There are three types of Metrics that a Product team should always pay attention to, regardless of what their current OKR’s might be:
- Growth Metrics: this is especially crucial during the early stage of your product. You may sacrifice Retention Rate and User Engagement as long as your User Growth outpaces your Attrition.
- Retention Metrics: this becomes more important later as your growth slows down and your product becomes more mature.
- Engagement Metrics: this is mostly what we talked about in this article. Engagement is a good leading indicator for Retention.
Examining these in tandem gives you a more complete picture of your revenue source, leak (via churn), and a leading indicator (engagement) of future performance (growth and retention).
Beyond Cohort: Other Confounding Factors
So far we mainly talked about the difference in behaviour between users of different tenures, but it’s certainly not the only delineation.

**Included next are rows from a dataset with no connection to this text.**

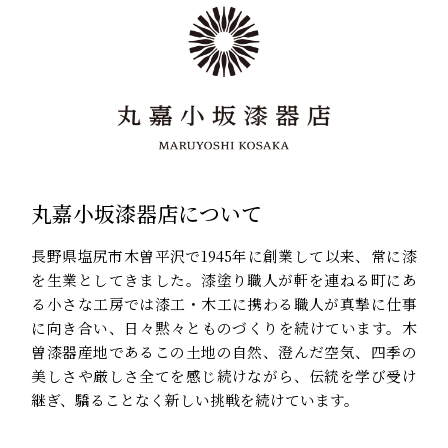
丸嘉小坂漆器店について
長野県塩尻市木曽平沢で1945年に創業して以来、常に漆
を生業としてきました。漆塗り職人が軒を連ねる町にあ
る小さな工房では漆工・木工に携わる職人が真摯に仕事
に向き合い、日々黙々とものづくりを続けています。木
曽漆器産地であるこの土地の自然、澄んだ空気、四季の
美しさや厳しさ全てを感じ続けながら、伝統を学び受け
継ぎ、驕ることなく新しい挑戦を続けています。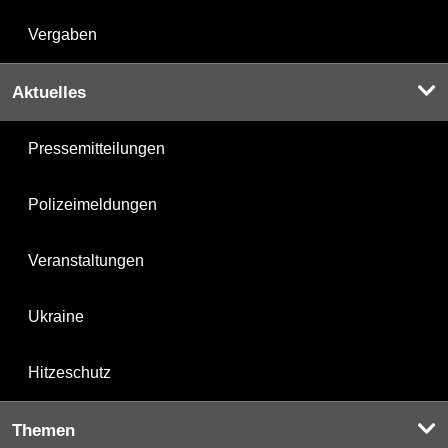
Vergaben
Aktuelles
Pressemitteilungen
Polizeimeldungen
Veranstaltungen
Ukraine
Hitzeschutz
Themen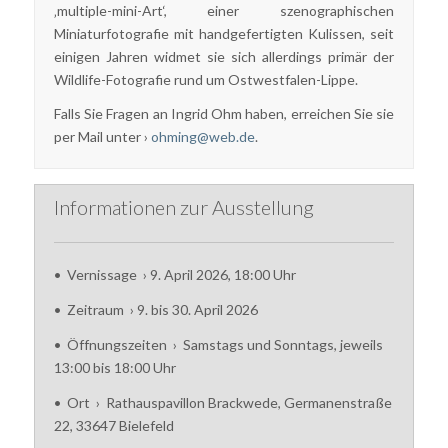
‚multiple-mini-Art‘, einer szenographischen
Miniaturfotografie mit handgefertigten Kulissen, seit
einigen Jahren widmet sie sich allerdings primär der
Wildlife-Fotografie rund um Ostwestfalen-Lippe.
Falls Sie Fragen an Ingrid Ohm haben, erreichen Sie sie
per Mail unter ›
ohming@web.de
.
Informationen zur Ausstellung
• Vernissage › 9. April 2026, 18:00 Uhr
• Zeitraum › 9. bis 30. April 2026
• Öffnungszeiten › Samstags und Sonntags, jeweils
13:00 bis 18:00 Uhr
• Ort › Rathauspavillon Brackwede, Germanenstraße
22, 33647 Bielefeld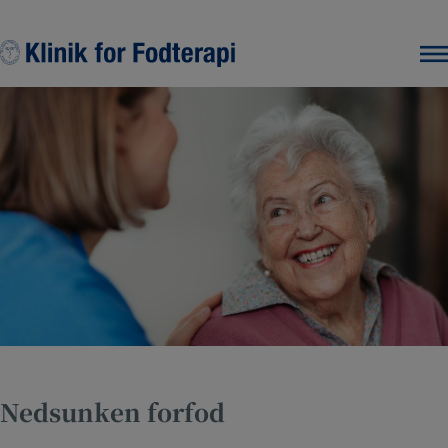
Hop
til
indholdet
Nedsunken forfod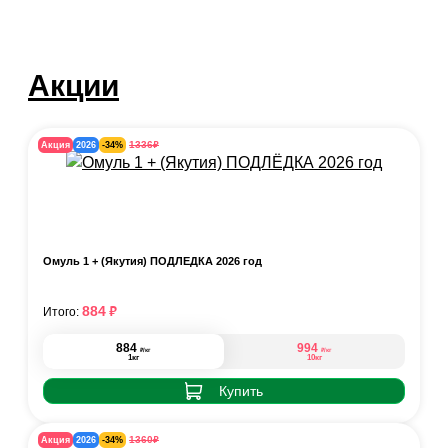
Акции
₽
1336
Акция
2026
-34%
Омуль 1 + (Якутия) ПОДЛЁДКА 2026 год
₽
884
Итого:
884
994
₽
₽
/кг
/кг
1кг
10кг
Купить
₽
1360
Акция
2026
-34%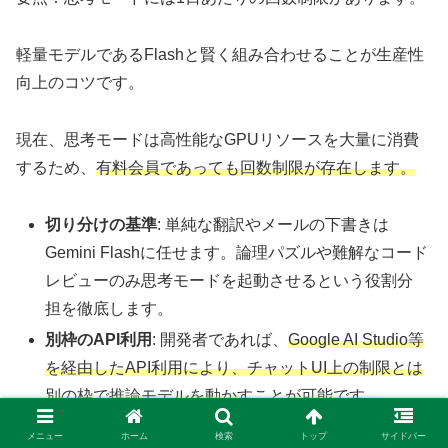
軽量モデルであるFlashと賢く組み合わせることが生産性
向上のコツです。
現在、思考モードは高性能なGPUリソースを大量に消費
するため、
有料会員であっても回数制限が存在します。
切り分けの基準
: 単純な翻訳やメールの下書きは
Gemini Flashに任せます。論理パズルや難解なコード
レビューのみ思考モードを起動させるという役割分
担を徹底します。
別枠のAPI利用
: 開発者であれば、
Google AI Studio等
を経由したAPI利用により、チャットUI上の制限とは
別の枠で推論モデルを動かすことが可能です。
メニュー
ホーム
検索
トップ
サイドバー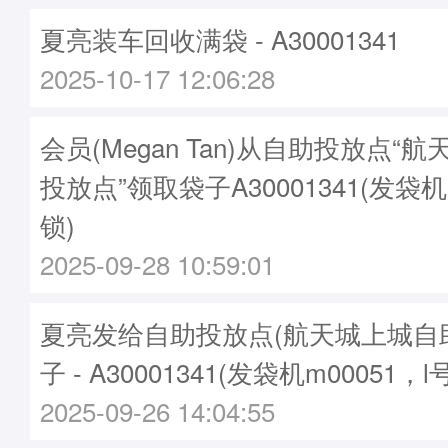
夏亮装车回收满袋 - A30001341
2025-10-17 12:06:28
会员(Megan Tan)从自助投放点“
投放点”领取袋子A30001341(发袋机
锁)
2025-09-28 10:59:01
夏亮发给自助投放点(航天城上城自
子 - A30001341(发袋机m00051，l
2025-09-26 14:04:55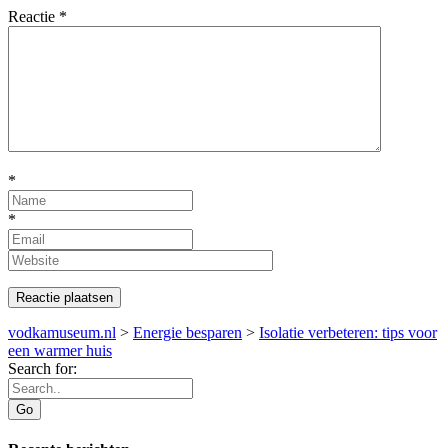
Reactie
*
*
*
vodkamuseum.nl
>
Energie besparen
>
Isolatie verbeteren: tips voor
een warmer huis
Search for: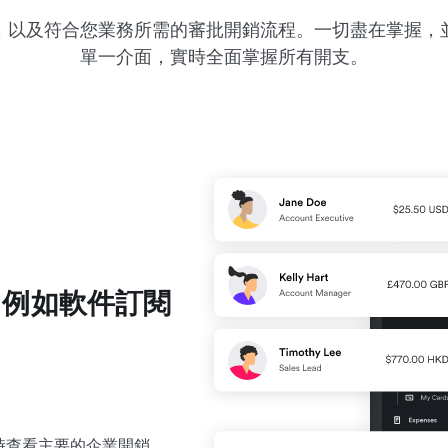
，以及符合您業務所需的審批開銷流程。一切盡在掌握，
單一介面，實時全面掌握所有開支。
，例如軟件訂閱
時查看主要的企業開銷。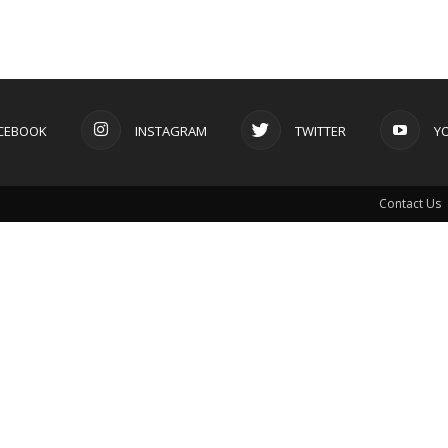
CEBOOK
INSTAGRAM
TWITTER
Y
Contact Us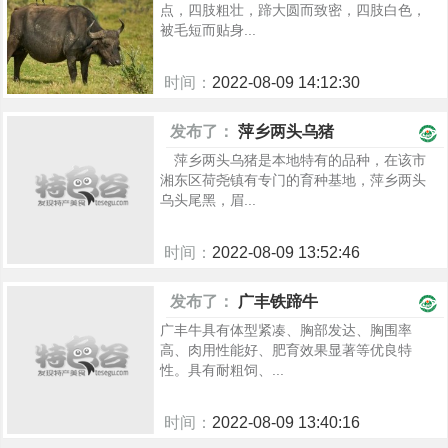
点，四肢粗壮，蹄大圆而致密，四肢白色，
被毛短而贴身...
时间：
2022-08-09 14:12:30
982
发布了：
萍乡两头乌猪
萍乡两头乌猪是本地特有的品种，在该市
湘东区荷尧镇有专门的育种基地，萍乡两头
乌头尾黑，眉...
时间：
2022-08-09 13:52:46
1003
发布了：
广丰铁蹄牛
广丰牛具有体型紧凑、胸部发达、胸围率
高、肉用性能好、肥育效果显著等优良特
性。具有耐粗饲、...
时间：
2022-08-09 13:40:16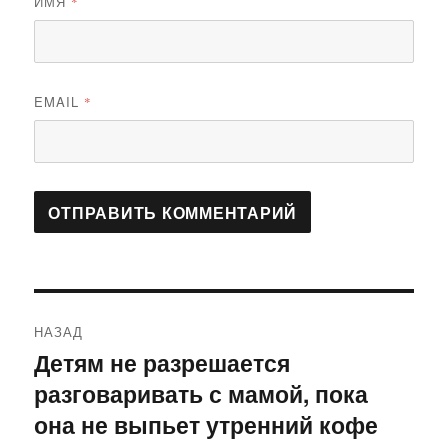
ИМЯ
*
EMAIL
*
Навигация
НАЗАД
по
Детям не разрешается
Предыдущая
разговаривать с мамой, пока
запись:
записям
она не выпьет утренний кофе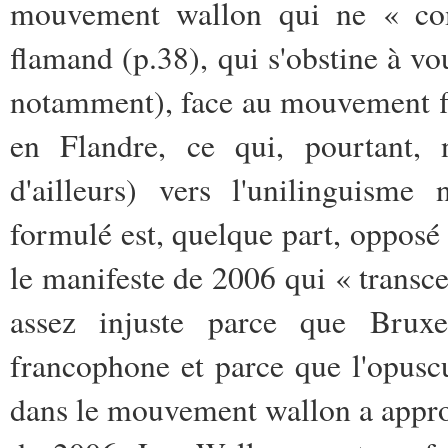
mouvement wallon qui ne « co
flamand (p.38), qui s'obstine à vo
notamment), face au mouvement fl
en Flandre, ce qui, pourtant, n
d'ailleurs) vers l'unilinguisme
formulé est, quelque part, opposé 
le manifeste de 2006 qui « transc
assez injuste parce que Brux
francophone et parce que l'opuscul
dans le mouvement wallon a appro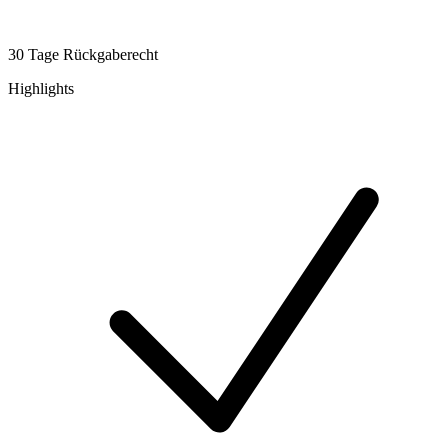
30 Tage Rückgaberecht
Highlights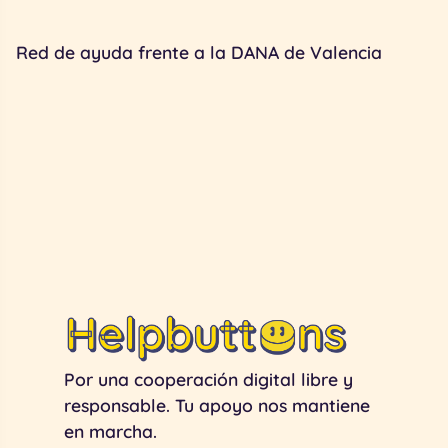
Red de ayuda frente a la DANA de Valencia
Por una cooperación digital libre y
responsable. Tu apoyo nos mantiene
en marcha.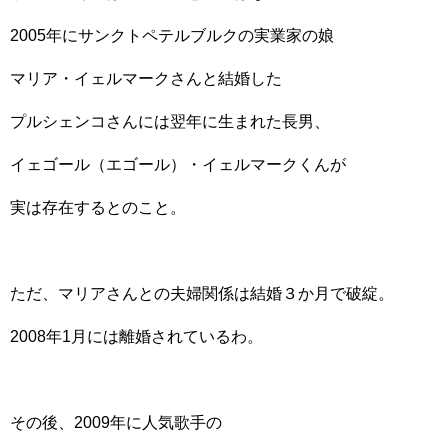
2005年にサンクトペテルブルクの実業家の娘
マリア・イェルマークさんと結婚した
プルシェンコさんには翌年に生まれた長男、
イェゴール（エゴール）・イェルマークくんが
実は存在するとのこと。
ただ、マリアさんとの夫婦関係は結婚３か月で破綻。
2008年1月には離婚されているわ。
その後、2009年に人気歌手の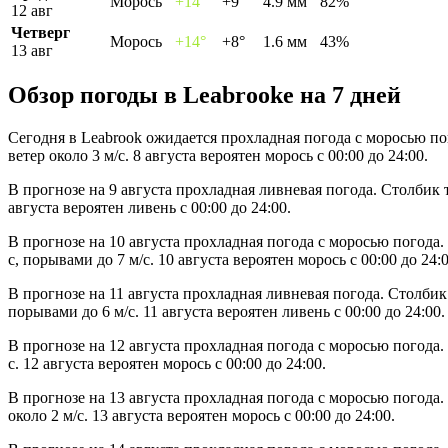
Морось
+14°
+9°
4.9 мм
82%
12 авг
Четверг
Морось
+14°
+8°
1.6 мм
43%
13 авг
Обзор погоды в Leabrookе на 7 дней
Сегодня в Leabrook ожидается прохладная погода с моросью по
ветер около 3 м/с. 8 августа вероятен морось с 00:00 до 24:00.
В прогнозе на 9 августа прохладная ливневая погода. Столбик 
августа вероятен ливень с 00:00 до 24:00.
В прогнозе на 10 августа прохладная погода с моросью погода
с, порывами до 7 м/с. 10 августа вероятен морось с 00:00 до 24:0
В прогнозе на 11 августа прохладная ливневая погода. Столбик
порывами до 6 м/с. 11 августа вероятен ливень с 00:00 до 24:00.
В прогнозе на 12 августа прохладная погода с моросью погода
с. 12 августа вероятен морось с 00:00 до 24:00.
В прогнозе на 13 августа прохладная погода с моросью погода
около 2 м/с. 13 августа вероятен морось с 00:00 до 24:00.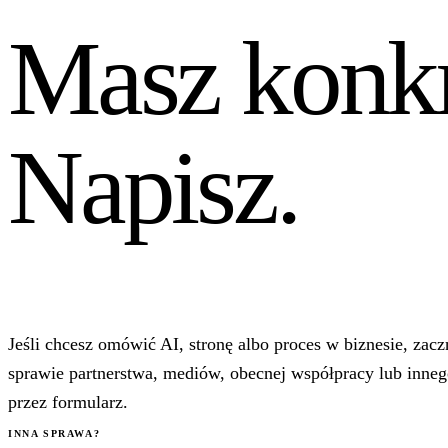
Masz konkr
Napisz.
Jeśli chcesz omówić AI, stronę albo proces w biznesie, zac
sprawie partnerstwa, mediów, obecnej współpracy lub inneg
przez formularz.
INNA SPRAWA?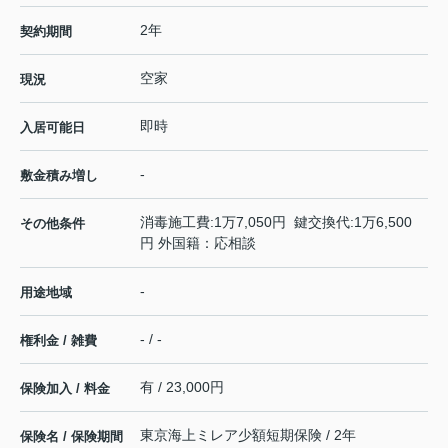
2年
契約期間
空家
現況
即時
入居可能日
-
敷金積み増し
消毒施工費:1万7,050円 鍵交換代:1万6,500
その他条件
円 外国籍：応相談
-
用途地域
- / -
権利金 / 雑費
有 / 23,000円
保険加入 / 料金
東京海上ミレア少額短期保険 / 2年
保険名 / 保険期間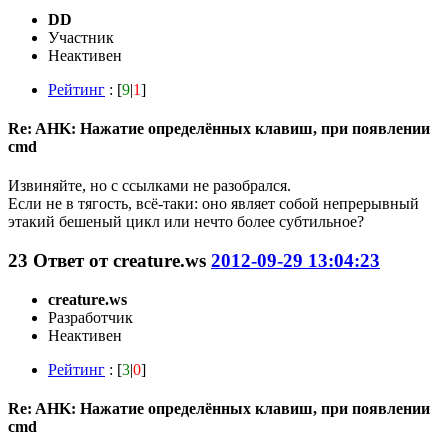
DD
Участник
Неактивен
Рейтинг
: [
9
|
1
]
Re: AHK: Нажатие определённых клавиш, при появлении
cmd
Извиняйте, но с ссылками не разобрался.
Если не в тягость, всё-таки: оно являет собой непрерывный
этакий бешеный цикл или нечто более субтильное?
23
Ответ от
creature.ws
2012-09-29 13:04:23
creature.ws
Разработчик
Неактивен
Рейтинг
: [
3
|
0
]
Re: AHK: Нажатие определённых клавиш, при появлении
cmd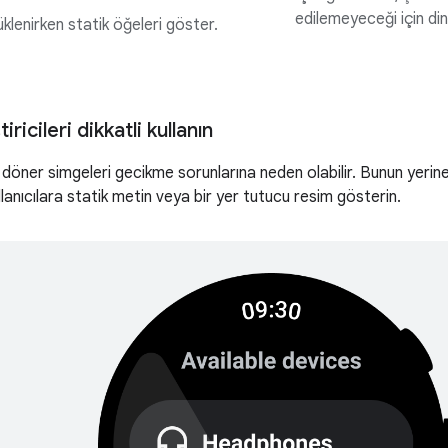
edilemeyeceği için din
üklenirken statik öğeleri göster.
ricileri dikkatli kullanın
 döner simgeleri gecikme sorunlarına neden olabilir. Bunun yerine, 
llanıcılara statik metin veya bir yer tutucu resim gösterin.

For example, due to a recent expansion, you start to have more users from a certain country, but these users have a higher engagement rate than your normal user base.
This leads to a higher Engaged Users % number since the expansion, and can make us mistakingly attribute the positive change to something else.
Unfortunately, it’s very hard to split the users across all possible delineations.
The good news is as long as the demographics of your users are relatively stable, most of the time you only need to care about user age on the platform.
Final Remarks
While the idea of a ratio-based North Star metric has helped tech companies identify and track meaningful success metrics, a fundamental understanding of basic analysis techniques like Cohort Analysis is still paramount.
I advocate for a more holistic approach where each team, in addition to optimising their dedicated Product Metric, should always keep an eye on the company’s Growth and Retention metric, both as guardrail metrics and as auxiliary goals they try to improve.